I left home and took my blood soaked body and new self with me. I gave birth to my own demon children, ideas and magic. Not totally on my own (I am not a goddess myself, I had help). Together we made our own oasis in the desert, and They did not care that I had taken the life of my own child to be there and be a part of this new creation. I bound myself to a new goddess and a new path. I became a sorceress and I taught others what I had discovered. I learned to weave and bend the energy of the land itself to my will.
I have taken one more life (though in truth I have probably taken many) to make myself full and whole. A little more than a year ago, I made the decision to undergo gender transition from female to male. I have nothing in particular against my female self. I never felt sundered, or alien in my skin. I never felt as if I was a prisoner in my body. It was just that the whole rest of the world kept calling me “she” and "her." It was made clear to me when a co-worker asked me once “How many children do you have?” Not do you have children, but how many. I had offspring, my demon progeny, but not like she was asking. My loins were a desert that had been vacuumed out, and sacrificed on the altar next to the white cows and snakes of my youth. How could I explain that to her? I couldn't. To stay female was to be confronted with this reality with increasing regularity by those around me. This was the first hard shove over the line from ambivalence to active dissatisfaction with my public gender presentation.
So now I have three lives worth of blood that trail behind me like the path of a snail. The blood is warm and I can feel it sometimes, as it runs through my now short hair and down my back, over my legs and into the flow of my wyrd flowing out behind me and stretching out before me. I can see the blood there too, sometimes, red threads and eddies over paths that now I will never walk.

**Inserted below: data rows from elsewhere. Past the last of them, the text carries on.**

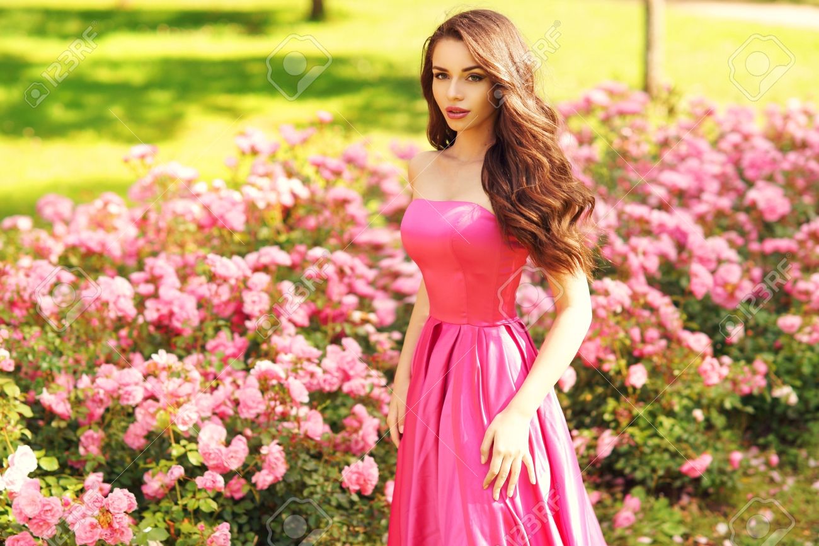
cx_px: 410
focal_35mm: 85
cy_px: 273
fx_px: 1933
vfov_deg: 16.1
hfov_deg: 23.9
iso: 125
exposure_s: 1/500
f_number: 2.5
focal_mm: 85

Lilith and I have been courting for about a year now, and through that time I have struggled to understand what it is that she wants from or for me, why she has shown an interest in a slave bound so completely to another goddess. While I know that I will likely never understand fully, this at least is another part of the puzzle. In this way we are alike, we have been faced with the same realities and made the same choices. We have shed the same skins, and I think that she, like me looks back at the walls of Eden and if not regrets her course, at least wonders what the other path might have held.